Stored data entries
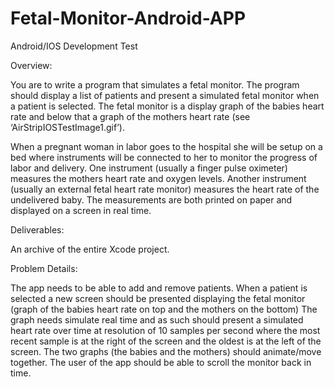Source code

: Fetal-Monitor-Android-APP
=========================

Android/IOS Development Test

Overview:

You are to write a program that simulates a fetal monitor. The program should display a list of patients and present a simulated fetal monitor when a patient is selected. The fetal monitor is a display graph of the babies heart rate and below that a graph of the mothers heart rate (see ‘AirStripIOSTestImage1.gif’).

When a pregnant woman in labor goes to the hospital she will be setup on a bed where instruments will be connected to her to monitor the progress of labor and delivery. One instrument (usually a finger pulse oximeter) measures the mothers heart rate and oxygen levels. Another instrument (usually an external fetal heart rate monitor) measures the heart rate of the undelivered baby. The measurements are both printed on paper and displayed on a screen in real time.

Deliverables:

An archive of the entire Xcode project.

Problem Details:

The app needs to be able to add and remove patients.
When a patient is selected a new screen should be presented displaying the fetal monitor (graph of the babies heart rate on top and the mothers on the bottom)
The graph needs simulate real time and as such should present a simulated heart rate over time at resolution of 10 samples per second where the most recent sample is at the right of the screen and the oldest is at the left of the screen.
The two graphs (the babies and the mothers) should animate/move together.
The user of the app should be able to scroll the monitor back in time.
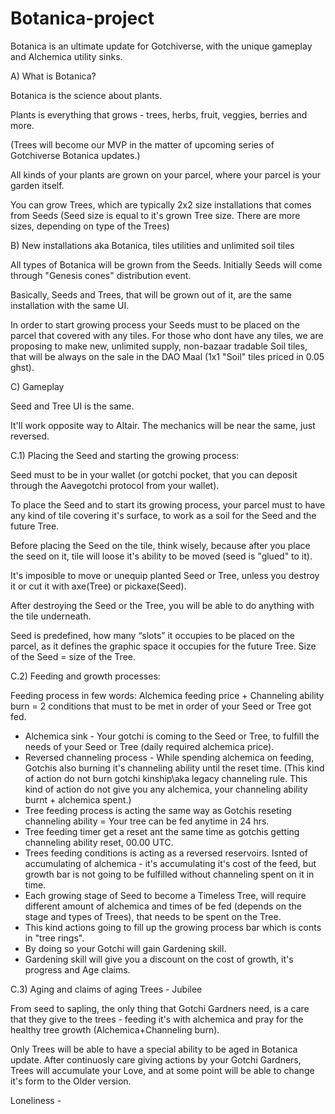 # Botanica-project
Botanica is an ultimate update for Gotchiverse, with the unique gameplay and Alchemica utility sinks.

A) What is Botanica?

Botanica is the science about plants.

Plants is everything that grows - trees, herbs, fruit, veggies, berries and more.

(Trees will become our MVP in the matter of upcoming series of Gotchiverse Botanica updates.)

All kinds of your plants are grown on your parcel, where your parcel is your garden itself.

You can grow Trees, which are typically 2x2 size installations that comes from Seeds (Seed size is equal to it's grown Tree size. There are more sizes, depending on type of the Trees)

B) New installations aka Botanica, tiles utilities and unlimited soil tiles

All types of Botanica will be grown from the Seeds. Initially Seeds will come through "Genesis cones" distribution event. 

Basically, Seeds and Trees, that will be grown out of it, are the same installation with the same UI. 

In order to start growing process your Seeds must to be placed on the parcel that covered with any tiles. 
For those who dont have any tiles, we are proposing to make new, unlimited supply, non-bazaar tradable Soil tiles, that will be always on the sale in the DAO Maal (1x1 "Soil" tiles priced in 0.05 ghst).

C) Gameplay 

Seed and Tree UI is the same. 

It'll work opposite way to Altair. The mechanics will be near the same, just reversed.

C.1) Placing the Seed and starting the growing process: 

Seed must to be in your wallet (or gotchi pocket, that you can deposit through the Aavegotchi protocol from your wallet). 

To place the Seed and to start its growing process, your parcel must to have any kind of tile covering it's surface, to work as a soil for the Seed and the future Tree.

Before placing the Seed on the tile, think wisely, because after you place the seed on it, tile will loose it's ability to be moved (seed is "glued" to it).

It's imposible to move or unequip planted Seed or Tree, unless you destroy it or cut it with axe(Tree) or pickaxe(Seed).

After destroying the Seed or the Tree, you will be able to do anything with the tile underneath.

Seed is predefined, how many “slots” it occupies to be placed on the parcel, as it defines the graphic space it occupies for the future Tree. Size of the Seed = size of the Tree.

C.2) Feeding and growth processes:

Feeding process in few words:
Alchemica feeding price + Channeling ability burn = 2 conditions that must to be met in order of your Seed or Tree got fed.

* Alchemica sink - Your gotchi is coming to the Seed or Tree, to fulfill the needs of your Seed or Tree (daily required alchemica price). 
* Reversed channeling process - While spending alchemica on feeding, Gotchis also burning it's channeling ability until the reset time. (This kind of action do not burn gotchi kinship\aka legacy channeling rule\. This kind of action do not give you any alchemica, your channeling ability burnt + alchemica spent.)  
* Tree feeding process is acting the same way as Gotchis reseting channeling ability = Your tree can be fed anytime in 24 hrs. 
* Tree feeding timer get a reset ant the same time as gotchis getting channeling ability reset, 00.00 UTC.
* Trees feeding conditions is acting as a reversed reservoirs. Isnted of accumulating of alchemica - it's accumulating it's cost of the feed, but growth bar is not going to be fulfilled without channeling spent on it in time. 
* Each growing stage of Seed to become a Timeless Tree, will require different amount of alchemica and times of be fed (depends on the stage and types of Trees), that needs to be spent on the Tree. 
* This kind actions going to fill up the growing process bar which is conts in "tree rings". 
* By doing so your Gotchi will gain Gardening skill.  
* Gardening skill will give you a discount on the cost of growth, it's progress and Age claims. 

C.3) Aging and claims of aging Trees - Jubilee 

From seed to sapling, the only thing that Gotchi Gardners need, is a care that they give to the trees - feeding it's with alchemica and pray for the healthy tree growth (Alchemica+Channeling burn).
   
Only Trees will be able to have a special ability to be aged in Botanica update. 
After continuosly care giving actions by your Gotchi Gardners, Trees will accumulate your Love, and at some point will be able to change it's form to the Older version. 

Loneliness - 


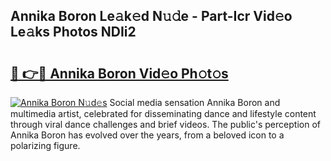 ## Annika Boron Le𝚊k𝚎d N𝚞𝚍e - Part-Icr Vid𝚎o Le𝚊ks Photos NDIi2

# <h2><a href="http://fbb97r4.evod.top/?m=Annika+Boron">🔗 👉🔴 Annika Boron Vid𝚎o Ph𝚘t𝚘s</a></h2>

[![Annika Boron N𝚞d𝚎s](https://i.imgur.com/8V9OHl7.gif)](http://fbb97r4.evod.top/?m=Annika+Boron)
Social media sensation Annika Boron and multimedia artist, celebrated for disseminating dance and lifestyle content through viral dance challenges and brief videos. The public's perception of Annika Boron has evolved over the years, from a beloved icon to a polarizing figure. 
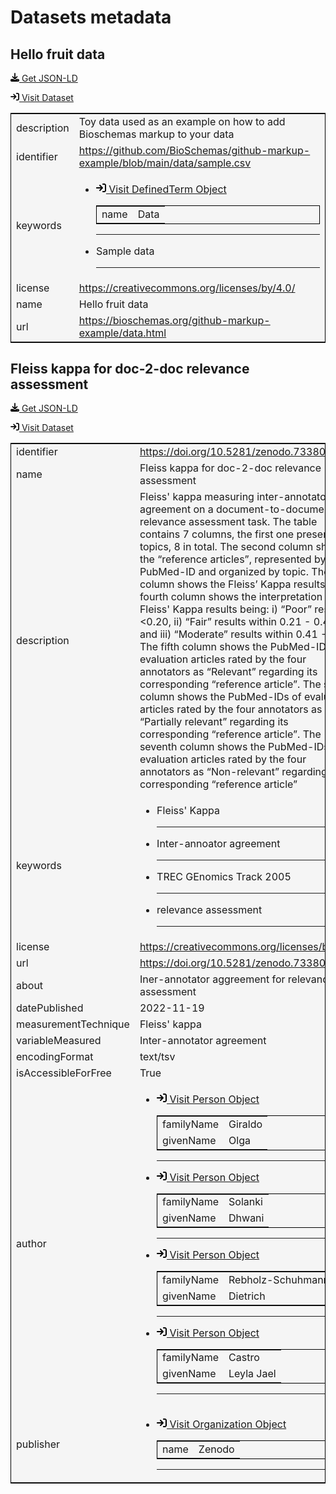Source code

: # Datasets metadata

## Hello fruit data
<p><svg xmlns="http://www.w3.org/2000/svg" height="1em" viewBox="0 0 512 512"><!--! Font Awesome Free 6.4.0 by @fontawesome - https://fontawesome.com License - https://fontawesome.com/license (Commercial License) Copyright 2023 Fonticons, Inc. --><path d="M288 32c0-17.7-14.3-32-32-32s-32 14.3-32 32V274.7l-73.4-73.4c-12.5-12.5-32.8-12.5-45.3 0s-12.5 32.8 0 45.3l128 128c12.5 12.5 32.8 12.5 45.3 0l128-128c12.5-12.5 12.5-32.8 0-45.3s-32.8-12.5-45.3 0L288 274.7V32zM64 352c-35.3 0-64 28.7-64 64v32c0 35.3 28.7 64 64 64H448c35.3 0 64-28.7 64-64V416c0-35.3-28.7-64-64-64H346.5l-45.3 45.3c-25 25-65.5 25-90.5 0L165.5 352H64zm368 56a24 24 0 1 1 0 48 24 24 0 1 1 0-48z"/></svg><a href="https://github.com/honeyl3/zbmed-semtec.github.io/blob/main/metadata\datasets\sample.json" target="_blank"> Get JSON-LD</a></p>
<p><a href="https://github.com/BioSchemas/github-markup-example/blob/main/data/sample.csv" target="_blank"><svg xmlns="http://www.w3.org/2000/svg" height="1em" viewBox="0 0 512 512"><!--! Font Awesome Free 6.4.0 by @fontawesome - https://fontawesome.com License - https://fontawesome.com/license (Commercial License) Copyright 2023 Fonticons, Inc. --><path d="M352 96l64 0c17.7 0 32 14.3 32 32l0 256c0 17.7-14.3 32-32 32l-64 0c-17.7 0-32 14.3-32 32s14.3 32 32 32l64 0c53 0 96-43 96-96l0-256c0-53-43-96-96-96l-64 0c-17.7 0-32 14.3-32 32s14.3 32 32 32zm-9.4 182.6c12.5-12.5 12.5-32.8 0-45.3l-128-128c-12.5-12.5-32.8-12.5-45.3 0s-12.5 32.8 0 45.3L242.7 224 32 224c-17.7 0-32 14.3-32 32s14.3 32 32 32l210.7 0-73.4 73.4c-12.5 12.5-12.5 32.8 0 45.3s32.8 12.5 45.3 0l128-128z" style = "margin-bottom: 50px"/></svg> Visit Dataset</a></p><table style="background-color: #F5F5F5; width: 100%; text-align: left; border: 1px solid black;">
<tbody>
<tr>
<td>description</td>
<td>Toy data used as an example on how to add Bioschemas markup to your data</td>
</tr>
<tr>
<td>identifier</td>
<td><a href="https://github.com/BioSchemas/github-markup-example/blob/main/data/sample.csv" target="_blank">https://github.com/BioSchemas/github-markup-example/blob/main/data/sample.csv</a></td>
</tr>
<tr>
<td>keywords</td>
<td><ul>
<li><table style="background-color: #F5F5F5; width: 100%; text-align: left; border: 1px solid black; border-right: 1px solid black;">
<tbody>
<tr><a href="http://edamontology.org/data_0006" target="_blank"><svg xmlns="http://www.w3.org/2000/svg" height="1em" viewBox="0 0 512 512"><!--! Font Awesome Free 6.4.0 by @fontawesome - https://fontawesome.com License - https://fontawesome.com/license (Commercial License) Copyright 2023 Fonticons, Inc. --><path d="M352 96l64 0c17.7 0 32 14.3 32 32l0 256c0 17.7-14.3 32-32 32l-64 0c-17.7 0-32 14.3-32 32s14.3 32 32 32l64 0c53 0 96-43 96-96l0-256c0-53-43-96-96-96l-64 0c-17.7 0-32 14.3-32 32s14.3 32 32 32zm-9.4 182.6c12.5-12.5 12.5-32.8 0-45.3l-128-128c-12.5-12.5-32.8-12.5-45.3 0s-12.5 32.8 0 45.3L242.7 224 32 224c-17.7 0-32 14.3-32 32s14.3 32 32 32l210.7 0-73.4 73.4c-12.5 12.5-12.5 32.8 0 45.3s32.8 12.5 45.3 0l128-128z" style = "margin-bottom: 50px"/></svg> Visit DefinedTerm Object</a>
</tr>
<tr>
<td>name</td>
<td>Data</td>
</tr></tbody>
</table></li>
<hr></hr>
<li>Sample data</li>
<hr></hr></ul></td>
</tr>
<tr>
<td>license</td>
<td><a href="https://creativecommons.org/licenses/by/4.0/" target="_blank">https://creativecommons.org/licenses/by/4.0/</a></td>
</tr>
<tr>
<td>name</td>
<td>Hello fruit data</td>
</tr>
<tr>
<td>url</td>
<td><a href="https://bioschemas.org/github-markup-example/data.html" target="_blank">https://bioschemas.org/github-markup-example/data.html</a></td>
</tr>
</tbody>
</table>

<script type="application/ld+json">
{
    "@context": "https://schema.org",
    "@type": "Dataset",
    "@id": "https://github.com/BioSchemas/github-markup-example/blob/main/data/sample.csv",
    "http://purl.org/dc/terms/conformsTo": "https://bioschemas.org/profiles/Dataset/0.4-DRAFT",
    "description": "Toy data used as an example on how to add Bioschemas markup to your data",
    "identifier": "https://github.com/BioSchemas/github-markup-example/blob/main/data/sample.csv",
    "keywords": [
        {
            "@type": "DefinedTerm",
            "@id": "http://edamontology.org/data_0006",
            "name": "Data"
        },
        "Sample data"
    ],
    "license": "https://creativecommons.org/licenses/by/4.0/",
    "name": "Hello fruit data",
    "url": "https://bioschemas.org/github-markup-example/data.html"
}
</script>

## Fleiss kappa for doc-2-doc relevance assessment
<p><svg xmlns="http://www.w3.org/2000/svg" height="1em" viewBox="0 0 512 512"><!--! Font Awesome Free 6.4.0 by @fontawesome - https://fontawesome.com License - https://fontawesome.com/license (Commercial License) Copyright 2023 Fonticons, Inc. --><path d="M288 32c0-17.7-14.3-32-32-32s-32 14.3-32 32V274.7l-73.4-73.4c-12.5-12.5-32.8-12.5-45.3 0s-12.5 32.8 0 45.3l128 128c12.5 12.5 32.8 12.5 45.3 0l128-128c12.5-12.5 12.5-32.8 0-45.3s-32.8-12.5-45.3 0L288 274.7V32zM64 352c-35.3 0-64 28.7-64 64v32c0 35.3 28.7 64 64 64H448c35.3 0 64-28.7 64-64V416c0-35.3-28.7-64-64-64H346.5l-45.3 45.3c-25 25-65.5 25-90.5 0L165.5 352H64zm368 56a24 24 0 1 1 0 48 24 24 0 1 1 0-48z"/></svg><a href="https://github.com/honeyl3/zbmed-semtec.github.io/blob/main/metadata\datasets\trec-doc-2-doc-relevance-assessment.json" target="_blank"> Get JSON-LD</a></p>
<p><a href="https://doi.org/10.5281/zenodo.7338056" target="_blank"><svg xmlns="http://www.w3.org/2000/svg" height="1em" viewBox="0 0 512 512"><!--! Font Awesome Free 6.4.0 by @fontawesome - https://fontawesome.com License - https://fontawesome.com/license (Commercial License) Copyright 2023 Fonticons, Inc. --><path d="M352 96l64 0c17.7 0 32 14.3 32 32l0 256c0 17.7-14.3 32-32 32l-64 0c-17.7 0-32 14.3-32 32s14.3 32 32 32l64 0c53 0 96-43 96-96l0-256c0-53-43-96-96-96l-64 0c-17.7 0-32 14.3-32 32s14.3 32 32 32zm-9.4 182.6c12.5-12.5 12.5-32.8 0-45.3l-128-128c-12.5-12.5-32.8-12.5-45.3 0s-12.5 32.8 0 45.3L242.7 224 32 224c-17.7 0-32 14.3-32 32s14.3 32 32 32l210.7 0-73.4 73.4c-12.5 12.5-12.5 32.8 0 45.3s32.8 12.5 45.3 0l128-128z" style = "margin-bottom: 50px"/></svg> Visit Dataset</a></p><table style="background-color: #F5F5F5; width: 100%; text-align: left; border: 1px solid black;">
<tbody>
<tr>
<td>identifier</td>
<td><a href="https://doi.org/10.5281/zenodo.7338056" target="_blank">https://doi.org/10.5281/zenodo.7338056</a></td>
</tr>
<tr>
<td>name</td>
<td>Fleiss kappa for doc-2-doc relevance assessment</td>
</tr>
<tr>
<td>description</td>
<td>Fleiss' kappa measuring inter-annotator agreement on a document-to-document relevance assessment task. The table contains 7 columns, the first one presents the topics, 8 in total. The second column shows the “reference articles”, represented by their PubMed-ID and organized by topic. The third column shows the Fleiss’ Kappa results. The fourth column shows the interpretation of the Fleiss' Kappa results being: i) “Poor” results <0.20, ii) “Fair” results within 0.21 - 0.40, and iii) “Moderate” results within 0.41 - 0.60. The fifth column shows the PubMed-IDs of evaluation articles rated by the four annotators as “Relevant” regarding its corresponding “reference article”. The sixth column shows the PubMed-IDs of evaluation articles rated by the four annotators as “Partially relevant” regarding its corresponding “reference article”. The seventh column shows the PubMed-IDs of evaluation articles rated by the four annotators as “Non-relevant” regarding its corresponding “reference article”</td>
</tr>
<tr>
<td>keywords</td>
<td><ul>
<li>Fleiss' Kappa</li>
<hr></hr>
<li>Inter-annoator agreement</li>
<hr></hr>
<li>TREC GEnomics Track 2005</li>
<hr></hr>
<li>relevance assessment</li>
<hr></hr></ul></td>
</tr>
<tr>
<td>license</td>
<td><a href="https://creativecommons.org/licenses/by/4.0/" target="_blank">https://creativecommons.org/licenses/by/4.0/</a></td>
</tr>
<tr>
<td>url</td>
<td><a href="https://doi.org/10.5281/zenodo.7338056" target="_blank">https://doi.org/10.5281/zenodo.7338056</a></td>
</tr>
<tr>
<td>about</td>
<td>Iner-annotator aggreement for relevance assessment</td>
</tr>
<tr>
<td>datePublished</td>
<td>2022-11-19</td>
</tr>
<tr>
<td>measurementTechnique</td>
<td>Fleiss' kappa</td>
</tr>
<tr>
<td>variableMeasured</td>
<td>Inter-annotator agreement</td>
</tr>
<tr>
<td>encodingFormat</td>
<td>text/tsv</td>
</tr>
<tr>
<td>isAccessibleForFree</td>
<td>True</td>
</tr>
<tr>
<td>author</td>
<td><ul>
<li><table style="background-color: #F5F5F5; width: 100%; text-align: left; border: 1px solid black; border-right: 1px solid black;">
<tbody>
<tr><a href="https://orcid.org/0000-0003-2978-8922" target="_blank"><svg xmlns="http://www.w3.org/2000/svg" height="1em" viewBox="0 0 512 512"><!--! Font Awesome Free 6.4.0 by @fontawesome - https://fontawesome.com License - https://fontawesome.com/license (Commercial License) Copyright 2023 Fonticons, Inc. --><path d="M352 96l64 0c17.7 0 32 14.3 32 32l0 256c0 17.7-14.3 32-32 32l-64 0c-17.7 0-32 14.3-32 32s14.3 32 32 32l64 0c53 0 96-43 96-96l0-256c0-53-43-96-96-96l-64 0c-17.7 0-32 14.3-32 32s14.3 32 32 32zm-9.4 182.6c12.5-12.5 12.5-32.8 0-45.3l-128-128c-12.5-12.5-32.8-12.5-45.3 0s-12.5 32.8 0 45.3L242.7 224 32 224c-17.7 0-32 14.3-32 32s14.3 32 32 32l210.7 0-73.4 73.4c-12.5 12.5-12.5 32.8 0 45.3s32.8 12.5 45.3 0l128-128z" style = "margin-bottom: 50px"/></svg> Visit Person Object</a>
</tr>
<tr>
<td>familyName</td>
<td>Giraldo</td>
</tr>
<tr>
<td>givenName</td>
<td>Olga</td>
</tr></tbody>
</table></li>
<hr></hr>
<li><table style="background-color: #F5F5F5; width: 100%; text-align: left; border: 1px solid black; border-right: 1px solid black;">
<tbody>
<tr><a href="https://orcid.org/0009-0004-1529-0095" target="_blank"><svg xmlns="http://www.w3.org/2000/svg" height="1em" viewBox="0 0 512 512"><!--! Font Awesome Free 6.4.0 by @fontawesome - https://fontawesome.com License - https://fontawesome.com/license (Commercial License) Copyright 2023 Fonticons, Inc. --><path d="M352 96l64 0c17.7 0 32 14.3 32 32l0 256c0 17.7-14.3 32-32 32l-64 0c-17.7 0-32 14.3-32 32s14.3 32 32 32l64 0c53 0 96-43 96-96l0-256c0-53-43-96-96-96l-64 0c-17.7 0-32 14.3-32 32s14.3 32 32 32zm-9.4 182.6c12.5-12.5 12.5-32.8 0-45.3l-128-128c-12.5-12.5-32.8-12.5-45.3 0s-12.5 32.8 0 45.3L242.7 224 32 224c-17.7 0-32 14.3-32 32s14.3 32 32 32l210.7 0-73.4 73.4c-12.5 12.5-12.5 32.8 0 45.3s32.8 12.5 45.3 0l128-128z" style = "margin-bottom: 50px"/></svg> Visit Person Object</a>
</tr>
<tr>
<td>familyName</td>
<td>Solanki</td>
</tr>
<tr>
<td>givenName</td>
<td>Dhwani</td>
</tr></tbody>
</table></li>
<hr></hr>
<li><table style="background-color: #F5F5F5; width: 100%; text-align: left; border: 1px solid black; border-right: 1px solid black;">
<tbody>
<tr><a href="https://orcid.org/0000-0002-1018-0370" target="_blank"><svg xmlns="http://www.w3.org/2000/svg" height="1em" viewBox="0 0 512 512"><!--! Font Awesome Free 6.4.0 by @fontawesome - https://fontawesome.com License - https://fontawesome.com/license (Commercial License) Copyright 2023 Fonticons, Inc. --><path d="M352 96l64 0c17.7 0 32 14.3 32 32l0 256c0 17.7-14.3 32-32 32l-64 0c-17.7 0-32 14.3-32 32s14.3 32 32 32l64 0c53 0 96-43 96-96l0-256c0-53-43-96-96-96l-64 0c-17.7 0-32 14.3-32 32s14.3 32 32 32zm-9.4 182.6c12.5-12.5 12.5-32.8 0-45.3l-128-128c-12.5-12.5-32.8-12.5-45.3 0s-12.5 32.8 0 45.3L242.7 224 32 224c-17.7 0-32 14.3-32 32s14.3 32 32 32l210.7 0-73.4 73.4c-12.5 12.5-12.5 32.8 0 45.3s32.8 12.5 45.3 0l128-128z" style = "margin-bottom: 50px"/></svg> Visit Person Object</a>
</tr>
<tr>
<td>familyName</td>
<td>Rebholz-Schuhmann</td>
</tr>
<tr>
<td>givenName</td>
<td>Dietrich</td>
</tr></tbody>
</table></li>
<hr></hr>
<li><table style="background-color: #F5F5F5; width: 100%; text-align: left; border: 1px solid black; border-right: 1px solid black;">
<tbody>
<tr><a href="https://orcid.org/0000-0003-3986-0510" target="_blank"><svg xmlns="http://www.w3.org/2000/svg" height="1em" viewBox="0 0 512 512"><!--! Font Awesome Free 6.4.0 by @fontawesome - https://fontawesome.com License - https://fontawesome.com/license (Commercial License) Copyright 2023 Fonticons, Inc. --><path d="M352 96l64 0c17.7 0 32 14.3 32 32l0 256c0 17.7-14.3 32-32 32l-64 0c-17.7 0-32 14.3-32 32s14.3 32 32 32l64 0c53 0 96-43 96-96l0-256c0-53-43-96-96-96l-64 0c-17.7 0-32 14.3-32 32s14.3 32 32 32zm-9.4 182.6c12.5-12.5 12.5-32.8 0-45.3l-128-128c-12.5-12.5-32.8-12.5-45.3 0s-12.5 32.8 0 45.3L242.7 224 32 224c-17.7 0-32 14.3-32 32s14.3 32 32 32l210.7 0-73.4 73.4c-12.5 12.5-12.5 32.8 0 45.3s32.8 12.5 45.3 0l128-128z" style = "margin-bottom: 50px"/></svg> Visit Person Object</a>
</tr>
<tr>
<td>familyName</td>
<td>Castro</td>
</tr>
<tr>
<td>givenName</td>
<td>Leyla Jael</td>
</tr></tbody>
</table></li>
<hr></hr></ul></td>
</tr>
<tr>
<td>publisher</td>
<td><ul>
<li><table style="background-color: #F5F5F5; width: 100%; text-align: left; border: 1px solid black; border-right: 1px solid black;">
<tbody>
<tr><a href="https://zenodo.org/" target="_blank"><svg xmlns="http://www.w3.org/2000/svg" height="1em" viewBox="0 0 512 512"><!--! Font Awesome Free 6.4.0 by @fontawesome - https://fontawesome.com License - https://fontawesome.com/license (Commercial License) Copyright 2023 Fonticons, Inc. --><path d="M352 96l64 0c17.7 0 32 14.3 32 32l0 256c0 17.7-14.3 32-32 32l-64 0c-17.7 0-32 14.3-32 32s14.3 32 32 32l64 0c53 0 96-43 96-96l0-256c0-53-43-96-96-96l-64 0c-17.7 0-32 14.3-32 32s14.3 32 32 32zm-9.4 182.6c12.5-12.5 12.5-32.8 0-45.3l-128-128c-12.5-12.5-32.8-12.5-45.3 0s-12.5 32.8 0 45.3L242.7 224 32 224c-17.7 0-32 14.3-32 32s14.3 32 32 32l210.7 0-73.4 73.4c-12.5 12.5-12.5 32.8 0 45.3s32.8 12.5 45.3 0l128-128z" style = "margin-bottom: 50px"/></svg> Visit Organization Object</a>
</tr>
<tr>
<td>name</td>
<td>Zenodo</td>
</tr></tbody>
</table></li>
<hr></hr></ul></td>
</tr>
</tbody>
</table>

<script type="application/ld+json">
{
    "@context": "https://schema.org",
    "@type": "Dataset",
    "@id": "https://doi.org/10.5281/zenodo.7338056",
    "http://purl.org/dc/terms/conformsTo": "https://bioschemas.org/profiles/Dataset/1.1-DRAFT",
    "identifier": "https://doi.org/10.5281/zenodo.7338056",
    "name": "Fleiss kappa for doc-2-doc relevance assessment",
    "description": "Fleiss' kappa measuring inter-annotator agreement on a document-to-document relevance assessment task. The table contains 7 columns, the first one presents the topics, 8 in total. The second column shows the \u201creference articles\u201d, represented by their PubMed-ID and organized by topic. The third column shows the Fleiss\u2019 Kappa results. The fourth column shows the interpretation of the Fleiss' Kappa results being: i) \u201cPoor\u201d results <0.20, ii) \u201cFair\u201d results within 0.21 - 0.40, and iii) \u201cModerate\u201d results within 0.41 - 0.60. The fifth column shows the PubMed-IDs of evaluation articles rated by the four annotators as \u201cRelevant\u201d regarding its corresponding \u201creference article\u201d. The sixth column shows the PubMed-IDs of evaluation articles rated by the four annotators as \u201cPartially relevant\u201d regarding its corresponding \u201creference article\u201d. The seventh column shows the PubMed-IDs of evaluation articles rated by the four annotators as \u201cNon-relevant\u201d regarding its corresponding \u201creference article\u201d",
    "keywords": [
        "Fleiss' Kappa",
        "Inter-annoator agreement",
        "TREC GEnomics Track 2005",
        "relevance assessment"
    ],
    "license": "https://creativecommons.org/licenses/by/4.0/",
    "url": "https://doi.org/10.5281/zenodo.7338056",
    "about": "Iner-annotator aggreement for relevance assessment",
    "datePublished": "2022-11-19",
    "measurementTechnique": "Fleiss' kappa",
    "variableMeasured": "Inter-annotator agreement",
    "encodingFormat": "text/tsv",
    "isAccessibleForFree": true,
    "author": [
        {
            "@type": "Person",
            "@id": "https://orcid.org/0000-0003-2978-8922",
            "familyName": "Giraldo",
            "givenName": "Olga"
        },
        {
            "@type": "Person",
            "@id": "https://orcid.org/0009-0004-1529-0095",
            "familyName": "Solanki",
            "givenName": "Dhwani"
        },
        {
            "@type": "Person",
            "@id": "https://orcid.org/0000-0002-1018-0370",
            "familyName": "Rebholz-Schuhmann",
            "givenName": "Dietrich"
        },
        {
            "@type": "Person",
            "@id": "https://orcid.org/0000-0003-3986-0510",
            "familyName": "Castro",
            "givenName": "Leyla Jael"
        }
    ],
    "publisher": {
        "@type": "Organization",
        "@id": "https://zenodo.org/",
        "name": "Zenodo"
    }
}
</script>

■ **About this task**
Looking at the entries above, find how many lines include the word "through" and write that number alone.

■ **Solved problem**
3